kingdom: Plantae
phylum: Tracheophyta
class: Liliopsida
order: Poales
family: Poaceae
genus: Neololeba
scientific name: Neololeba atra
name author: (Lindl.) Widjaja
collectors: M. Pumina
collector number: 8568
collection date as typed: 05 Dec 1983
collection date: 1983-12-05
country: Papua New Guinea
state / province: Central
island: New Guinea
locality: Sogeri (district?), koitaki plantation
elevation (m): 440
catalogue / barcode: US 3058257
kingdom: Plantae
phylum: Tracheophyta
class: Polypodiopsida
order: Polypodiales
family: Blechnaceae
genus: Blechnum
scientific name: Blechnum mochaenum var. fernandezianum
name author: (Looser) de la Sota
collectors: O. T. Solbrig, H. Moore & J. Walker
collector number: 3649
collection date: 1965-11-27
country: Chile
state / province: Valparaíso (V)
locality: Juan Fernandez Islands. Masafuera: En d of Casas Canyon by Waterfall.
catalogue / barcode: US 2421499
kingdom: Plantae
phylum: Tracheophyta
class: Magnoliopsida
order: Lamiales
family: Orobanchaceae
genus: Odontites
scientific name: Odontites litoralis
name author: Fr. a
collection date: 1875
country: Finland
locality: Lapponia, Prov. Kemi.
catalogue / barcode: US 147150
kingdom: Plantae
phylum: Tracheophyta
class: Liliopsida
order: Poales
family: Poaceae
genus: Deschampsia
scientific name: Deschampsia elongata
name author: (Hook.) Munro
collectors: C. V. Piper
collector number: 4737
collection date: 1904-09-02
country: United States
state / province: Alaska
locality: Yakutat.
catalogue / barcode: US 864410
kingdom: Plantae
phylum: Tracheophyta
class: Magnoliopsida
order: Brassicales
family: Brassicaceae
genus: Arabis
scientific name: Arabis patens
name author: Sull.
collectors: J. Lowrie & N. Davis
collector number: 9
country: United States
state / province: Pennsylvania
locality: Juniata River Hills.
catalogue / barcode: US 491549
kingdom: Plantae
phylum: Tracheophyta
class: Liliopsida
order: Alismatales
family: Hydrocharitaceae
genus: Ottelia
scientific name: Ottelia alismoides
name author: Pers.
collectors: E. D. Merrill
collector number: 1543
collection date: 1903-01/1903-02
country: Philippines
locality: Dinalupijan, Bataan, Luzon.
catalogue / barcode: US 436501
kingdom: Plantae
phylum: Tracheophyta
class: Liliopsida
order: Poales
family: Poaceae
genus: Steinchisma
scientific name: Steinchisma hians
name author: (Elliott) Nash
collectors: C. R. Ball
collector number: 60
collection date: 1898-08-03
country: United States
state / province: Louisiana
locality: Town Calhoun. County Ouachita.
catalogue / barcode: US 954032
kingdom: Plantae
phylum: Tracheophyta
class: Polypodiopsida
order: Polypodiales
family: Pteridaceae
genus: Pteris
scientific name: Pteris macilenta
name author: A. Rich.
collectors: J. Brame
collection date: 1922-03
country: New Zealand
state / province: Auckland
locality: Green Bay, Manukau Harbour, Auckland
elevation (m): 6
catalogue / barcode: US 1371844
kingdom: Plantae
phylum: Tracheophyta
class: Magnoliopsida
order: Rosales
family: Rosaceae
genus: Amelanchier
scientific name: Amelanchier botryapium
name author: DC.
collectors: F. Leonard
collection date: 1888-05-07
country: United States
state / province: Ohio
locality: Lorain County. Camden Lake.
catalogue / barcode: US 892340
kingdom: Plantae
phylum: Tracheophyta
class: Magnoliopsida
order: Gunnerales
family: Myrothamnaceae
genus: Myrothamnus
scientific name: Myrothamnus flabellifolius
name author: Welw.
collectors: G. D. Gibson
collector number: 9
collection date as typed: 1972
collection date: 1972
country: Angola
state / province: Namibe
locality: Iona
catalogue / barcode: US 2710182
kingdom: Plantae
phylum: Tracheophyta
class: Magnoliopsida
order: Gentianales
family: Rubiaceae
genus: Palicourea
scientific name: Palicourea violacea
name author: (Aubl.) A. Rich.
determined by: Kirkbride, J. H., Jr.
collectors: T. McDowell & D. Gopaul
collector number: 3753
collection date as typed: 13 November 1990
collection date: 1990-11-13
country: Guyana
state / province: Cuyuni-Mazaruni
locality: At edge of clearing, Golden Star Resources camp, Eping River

§ Instructions to follow
Please return every line of the records above unchanged, with the same wording, spelling, punctuation, and order.

§ Task result
kingdom: Plantae
phylum: Tracheophyta
class: Liliopsida
order: Poales
family: Poaceae
genus: Neololeba
scientific name: Neololeba atra
name author: (Lindl.) Widjaja
collectors: M. Pumina
collector number: 8568
collection date as typed: 05 Dec 1983
collection date: 1983-12-05
country: Papua New Guinea
state / province: Central
island: New Guinea
locality: Sogeri (district?), koitaki plantation
elevation (m): 440
catalogue / barcode: US 3058257
kingdom: Plantae
phylum: Tracheophyta
class: Polypodiopsida
order: Polypodiales
family: Blechnaceae
genus: Blechnum
scientific name: Blechnum mochaenum var. fernandezianum
name author: (Looser) de la Sota
collectors: O. T. Solbrig, H. Moore & J. Walker
collector number: 3649
collection date: 1965-11-27
country: Chile
state / province: Valparaíso (V)
locality: Juan Fernandez Islands. Masafuera: En d of Casas Canyon by Waterfall.
catalogue / barcode: US 2421499
kingdom: Plantae
phylum: Tracheophyta
class: Magnoliopsida
order: Lamiales
family: Orobanchaceae
genus: Odontites
scientific name: Odontites litoralis
name author: Fr. a
collection date: 1875
country: Finland
locality: Lapponia, Prov. Kemi.
catalogue / barcode: US 147150
kingdom: Plantae
phylum: Tracheophyta
class: Liliopsida
order: Poales
family: Poaceae
genus: Deschampsia
scientific name: Deschampsia elongata
name author: (Hook.) Munro
collectors: C. V. Piper
collector number: 4737
collection date: 1904-09-02
country: United States
state / province: Alaska
locality: Yakutat.
catalogue / barcode: US 864410
kingdom: Plantae
phylum: Tracheophyta
class: Magnoliopsida
order: Brassicales
family: Brassicaceae
genus: Arabis
scientific name: Arabis patens
name author: Sull.
collectors: J. Lowrie & N. Davis
collector number: 9
country: United States
state / province: Pennsylvania
locality: Juniata River Hills.
catalogue / barcode: US 491549
kingdom: Plantae
phylum: Tracheophyta
class: Liliopsida
order: Alismatales
family: Hydrocharitaceae
genus: Ottelia
scientific name: Ottelia alismoides
name author: Pers.
collectors: E. D. Merrill
collector number: 1543
collection date: 1903-01/1903-02
country: Philippines
locality: Dinalupijan, Bataan, Luzon.
catalogue / barcode: US 436501
kingdom: Plantae
phylum: Tracheophyta
class: Liliopsida
order: Poales
family: Poaceae
genus: Steinchisma
scientific name: Steinchisma hians
name author: (Elliott) Nash
collectors: C. R. Ball
collector number: 60
collection date: 1898-08-03
country: United States
state / province: Louisiana
locality: Town Calhoun. County Ouachita.
catalogue / barcode: US 954032
kingdom: Plantae
phylum: Tracheophyta
class: Polypodiopsida
order: Polypodiales
family: Pteridaceae
genus: Pteris
scientific name: Pteris macilenta
name author: A. Rich.
collectors: J. Brame
collection date: 1922-03
country: New Zealand
state / province: Auckland
locality: Green Bay, Manukau Harbour, Auckland
elevation (m): 6
catalogue / barcode: US 1371844
kingdom: Plantae
phylum: Tracheophyta
class: Magnoliopsida
order: Rosales
family: Rosaceae
genus: Amelanchier
scientific name: Amelanchier botryapium
name author: DC.
collectors: F. Leonard
collection date: 1888-05-07
country: United States
state / province: Ohio
locality: Lorain County. Camden Lake.
catalogue / barcode: US 892340
kingdom: Plantae
phylum: Tracheophyta
class: Magnoliopsida
order: Gunnerales
family: Myrothamnaceae
genus: Myrothamnus
scientific name: Myrothamnus flabellifolius
name author: Welw.
collectors: G. D. Gibson
collector number: 9
collection date as typed: 1972
collection date: 1972
country: Angola
state / province: Namibe
locality: Iona
catalogue / barcode: US 2710182
kingdom: Plantae
phylum: Tracheophyta
class: Magnoliopsida
order: Gentianales
family: Rubiaceae
genus: Palicourea
scientific name: Palicourea violacea
name author: (Aubl.) A. Rich.
determined by: Kirkbride, J. H., Jr.
collectors: T. McDowell & D. Gopaul
collector number: 3753
collection date as typed: 13 November 1990
collection date: 1990-11-13
country: Guyana
state / province: Cuyuni-Mazaruni
locality: At edge of clearing, Golden Star Resources camp, Eping River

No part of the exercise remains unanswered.